Pair Corralation between HYDROFARM HLD and PTT Global
Assuming the 90 days trading horizon HYDROFARM HLD GRP is expected to under-perform the PTT Global. But the stock apears to be less risky and, when comparing its historical volatility, HYDROFARM HLD GRP is 3.07 times less risky than PTT Global. The stock trades about 0.0 of its potential returns per unit of risk. The PTT Global Chemical is currently generating about 0.03 of returns per unit of risk over similar time horizon. If you would invest 96.00 in PTT Global Chemical on September 15, 2024 and sell it today you would lose (31.00) from holding PTT Global Chemical or give up 32.29% of portfolio value over 90 days.

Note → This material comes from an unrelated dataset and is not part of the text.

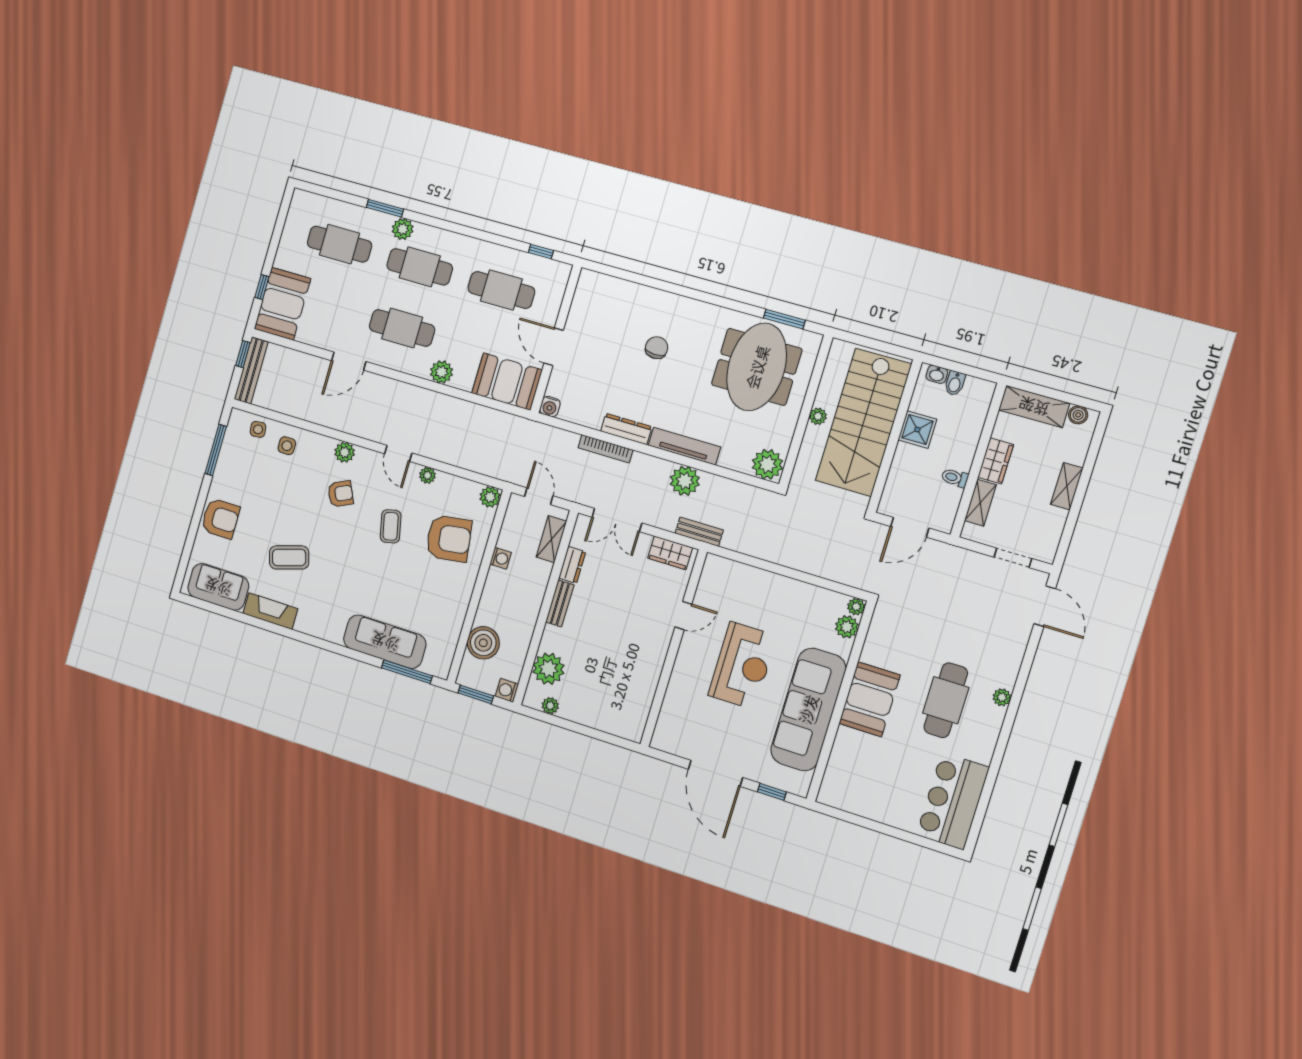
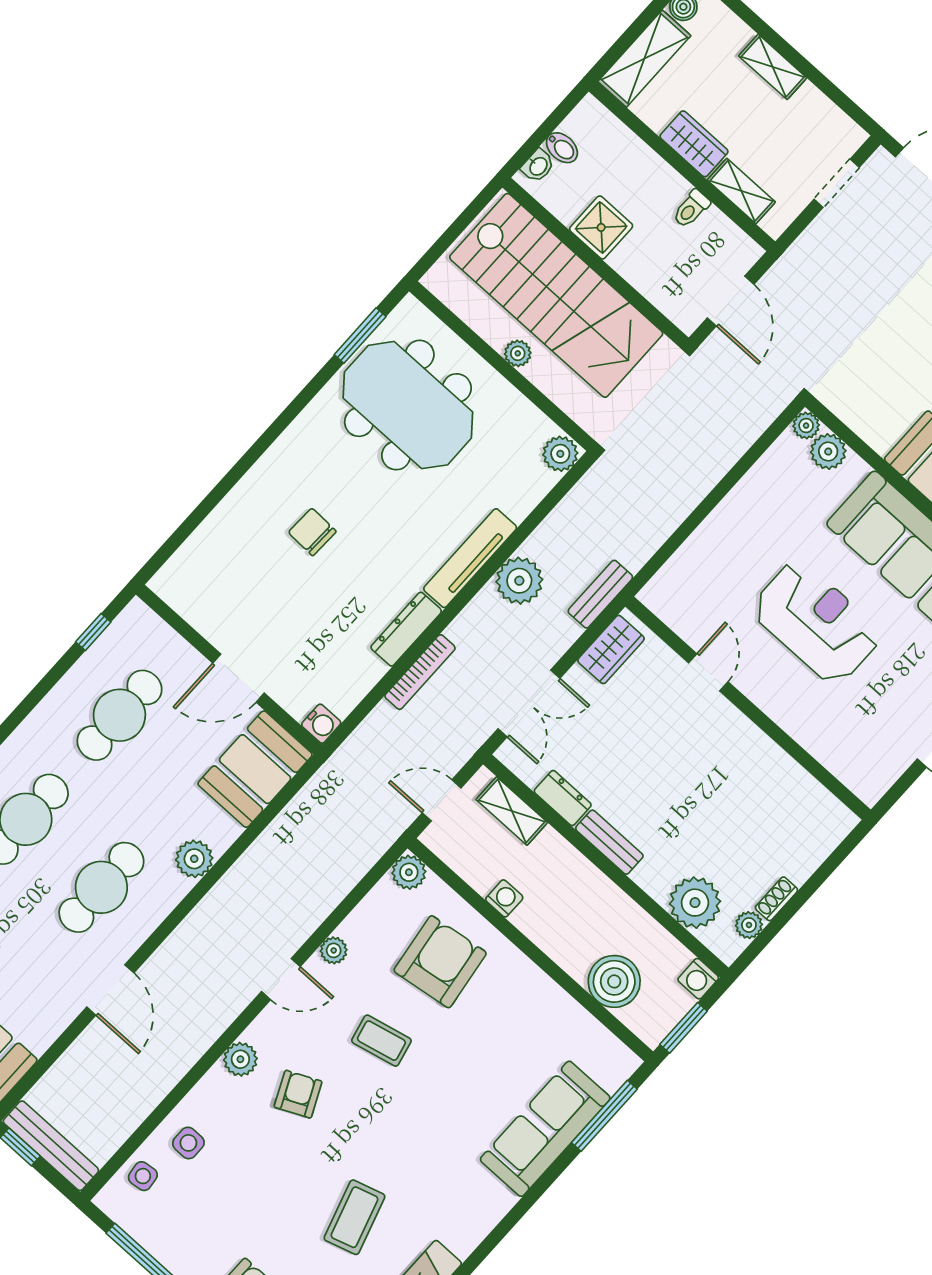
plant: (767, 464) -> (560, 454), width x0.73, depth x0.73
shoe rack: (572, 715) -> (777, 899), added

Time Period | 3 Months [change] |
Direction | Moves Against |
Strength | Insignificant |
Accuracy | 100.0% |
Values | Daily Returns |
HYDROFARM HLD GRP vs. PTT Global Chemical
Performance |
Timeline |
HYDROFARM HLD GRP |
PTT Global Chemical |
HYDROFARM HLD and PTT Global Volatility Contrast
Predicted Return Density |
Returns |
Pair Trading with HYDROFARM HLD and PTT Global
The main advantage of trading using opposite HYDROFARM HLD and PTT Global positions is that it hedges away some unsystematic risk. Because of two separate transactions, even if HYDROFARM HLD position performs unexpectedly, PTT Global can make up some of the losses. Pair trading also minimizes risk from directional movements in the market. For example, if an entire industry or sector drops because of unexpected headlines, the short position in PTT Global will offset losses from the drop in PTT Global's long position.HYDROFARM HLD vs. AB Volvo | HYDROFARM HLD vs. Daimler Truck Holding | HYDROFARM HLD vs. Superior Plus Corp | HYDROFARM HLD vs. SIVERS SEMICONDUCTORS AB |
Check out your portfolio center.Note that this page's information should be used as a complementary analysis to find the right mix of equity instruments to add to your existing portfolios or create a brand new portfolio. You can also try the Commodity Channel module to use Commodity Channel Index to analyze current equity momentum.